27th Aug 2015 10:31
LONDON (Alliance News) - Russian property investor Raven Russia Ltd on Thursday swung to a pretax loss in the first half as the group was hit hard by the continued tough macroeconomic conditions in the country.
Raven said it made a pretax loss of USD18.1 million for the six months to the end of June, compared to a USD57.9 million profit a year earlier as it booked a USD51.9 million impairment charge on the value of its assets.
Net rental income in the half was slightly lower, down to USD95.5 million from USD97.8 million, but the market value of its investment properties fell to USD1.55 billion from USD1.61 billion.
Raven said its performance was hurt by the challenges the Russian market is facing in the wake of the sanctions imposed on it by Western powers related to its actions in Ukraine. In addition, the country has been hit hard by the decline in the oil price over the past year and by the devaluation of the Russian ruble.
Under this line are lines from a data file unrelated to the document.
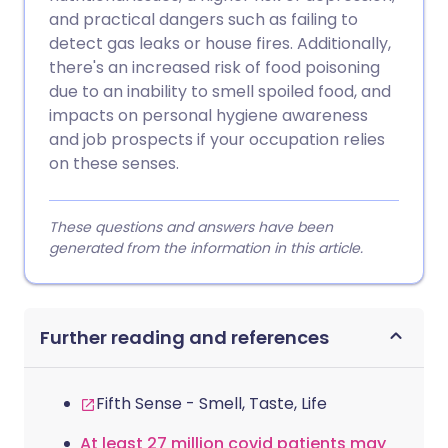
and practical dangers such as failing to
detect gas leaks or house fires. Additionally,
there's an increased risk of food poisoning
due to an inability to smell spoiled food, and
impacts on personal hygiene awareness
and job prospects if your occupation relies
on these senses.
These questions and answers have been
generated from the information in this article.
Further reading and references
Fifth Sense - Smell, Taste, Life
At least 27 million covid patients may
"We have adopted a defensive strategy in the light of the difficult economic conditions we are facing. Our emphasis is on cash-flow and long-term security," said Glyn Hirsch, the company's chief executive.
In line with this, the company slashed its interim dividend payout to 1.0 pence per share from 2.5 pence a year earlier.
"The executive and management teams continue to do all that they can to secure the long-term income from the portfolio in a turbulent market and, with the oil price and the ruble continuing to fall this week, it is unlikely that we will see any respite in the coming year," Raven said.
Raven shares were down 2.8% to 42.76 pence on Thursday.